*Provided entries*
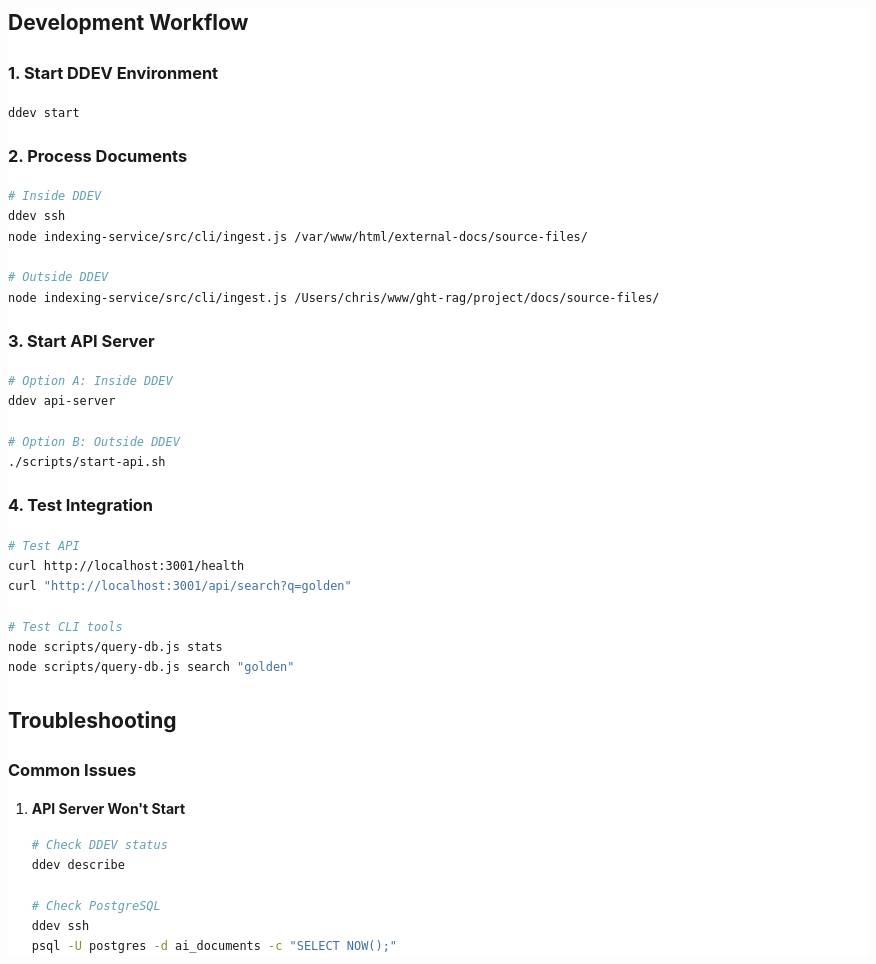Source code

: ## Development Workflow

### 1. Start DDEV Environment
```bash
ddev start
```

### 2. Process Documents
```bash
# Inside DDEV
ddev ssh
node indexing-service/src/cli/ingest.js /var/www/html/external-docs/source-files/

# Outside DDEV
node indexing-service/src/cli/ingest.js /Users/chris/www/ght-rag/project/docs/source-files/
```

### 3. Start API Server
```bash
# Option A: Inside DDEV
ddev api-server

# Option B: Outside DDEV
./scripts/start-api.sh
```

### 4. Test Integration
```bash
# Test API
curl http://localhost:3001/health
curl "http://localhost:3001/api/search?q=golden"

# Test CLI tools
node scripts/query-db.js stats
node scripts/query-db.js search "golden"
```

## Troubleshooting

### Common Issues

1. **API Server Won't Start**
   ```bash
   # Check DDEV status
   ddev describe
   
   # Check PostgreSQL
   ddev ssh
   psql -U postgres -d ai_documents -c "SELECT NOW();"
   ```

...

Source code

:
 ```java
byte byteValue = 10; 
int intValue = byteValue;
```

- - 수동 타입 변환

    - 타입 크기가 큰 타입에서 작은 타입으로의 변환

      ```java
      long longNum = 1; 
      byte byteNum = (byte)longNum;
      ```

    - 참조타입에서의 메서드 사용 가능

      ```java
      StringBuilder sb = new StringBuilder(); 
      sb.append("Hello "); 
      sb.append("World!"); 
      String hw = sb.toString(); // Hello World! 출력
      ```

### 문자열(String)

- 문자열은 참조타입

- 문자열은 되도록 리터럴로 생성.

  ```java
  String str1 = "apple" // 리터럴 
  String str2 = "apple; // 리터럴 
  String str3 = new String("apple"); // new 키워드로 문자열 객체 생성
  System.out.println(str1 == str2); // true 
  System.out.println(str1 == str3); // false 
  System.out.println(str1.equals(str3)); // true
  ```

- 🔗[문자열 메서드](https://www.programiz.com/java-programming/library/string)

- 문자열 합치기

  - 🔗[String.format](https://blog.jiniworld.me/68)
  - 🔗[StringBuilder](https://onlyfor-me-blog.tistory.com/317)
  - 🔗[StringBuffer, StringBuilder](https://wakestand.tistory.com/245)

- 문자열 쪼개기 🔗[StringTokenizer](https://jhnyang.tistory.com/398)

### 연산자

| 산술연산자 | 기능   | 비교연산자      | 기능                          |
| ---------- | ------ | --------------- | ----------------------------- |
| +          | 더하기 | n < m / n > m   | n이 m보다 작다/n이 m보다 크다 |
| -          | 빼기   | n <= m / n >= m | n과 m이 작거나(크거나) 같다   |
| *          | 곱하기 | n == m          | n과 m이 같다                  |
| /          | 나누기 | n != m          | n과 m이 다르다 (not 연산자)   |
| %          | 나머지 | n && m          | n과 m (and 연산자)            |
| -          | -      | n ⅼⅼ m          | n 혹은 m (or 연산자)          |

---

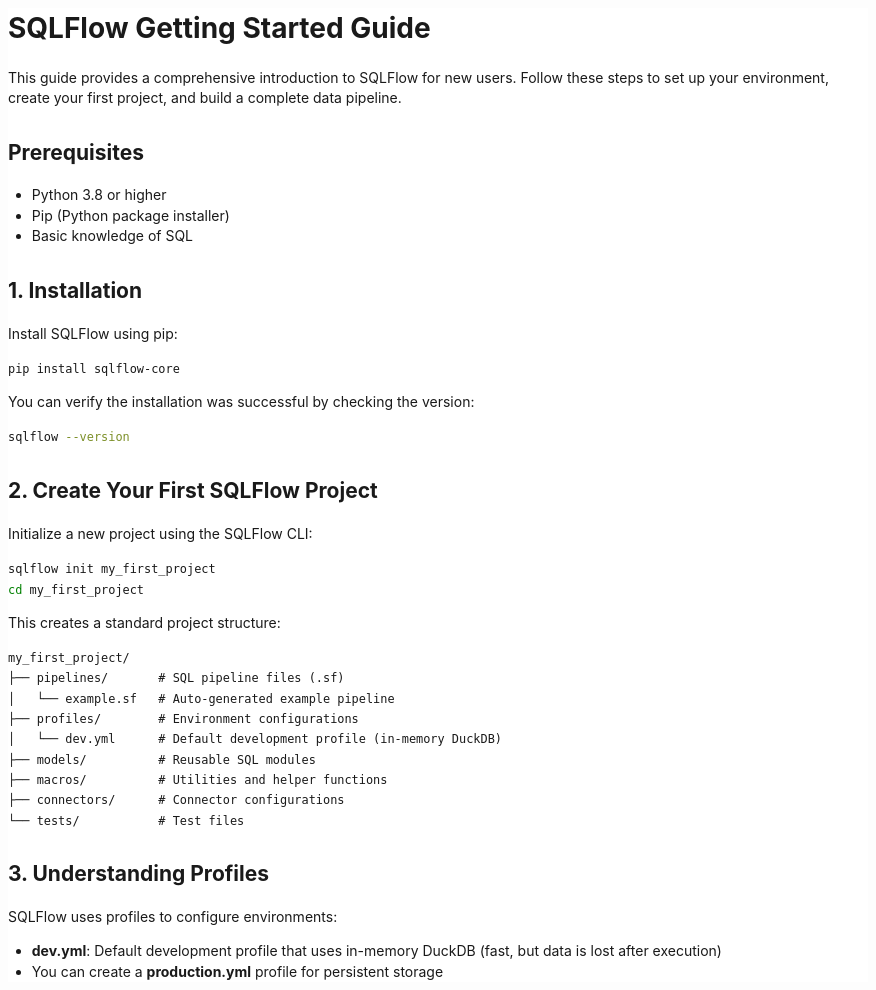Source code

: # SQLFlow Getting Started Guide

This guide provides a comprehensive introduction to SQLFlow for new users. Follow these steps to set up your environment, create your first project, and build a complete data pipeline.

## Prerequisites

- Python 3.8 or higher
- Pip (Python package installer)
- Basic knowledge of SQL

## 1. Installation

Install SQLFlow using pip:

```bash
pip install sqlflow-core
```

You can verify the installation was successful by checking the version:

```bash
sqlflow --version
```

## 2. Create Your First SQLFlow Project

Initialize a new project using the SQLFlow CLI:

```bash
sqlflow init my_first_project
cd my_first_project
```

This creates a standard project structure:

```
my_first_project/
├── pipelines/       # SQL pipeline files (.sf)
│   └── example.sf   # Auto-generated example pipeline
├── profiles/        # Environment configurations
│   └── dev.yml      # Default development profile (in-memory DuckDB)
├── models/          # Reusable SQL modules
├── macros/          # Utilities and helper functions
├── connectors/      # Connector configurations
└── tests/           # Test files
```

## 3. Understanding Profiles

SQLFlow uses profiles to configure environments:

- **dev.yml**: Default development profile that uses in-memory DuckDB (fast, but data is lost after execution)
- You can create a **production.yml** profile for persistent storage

*Exercise brief*
Those lines of the records that contain the string "Test" should be identified and copied.

*Written solution*
### 4. Test Integration
# Test API
# Test CLI tools
└── tests/           # Test files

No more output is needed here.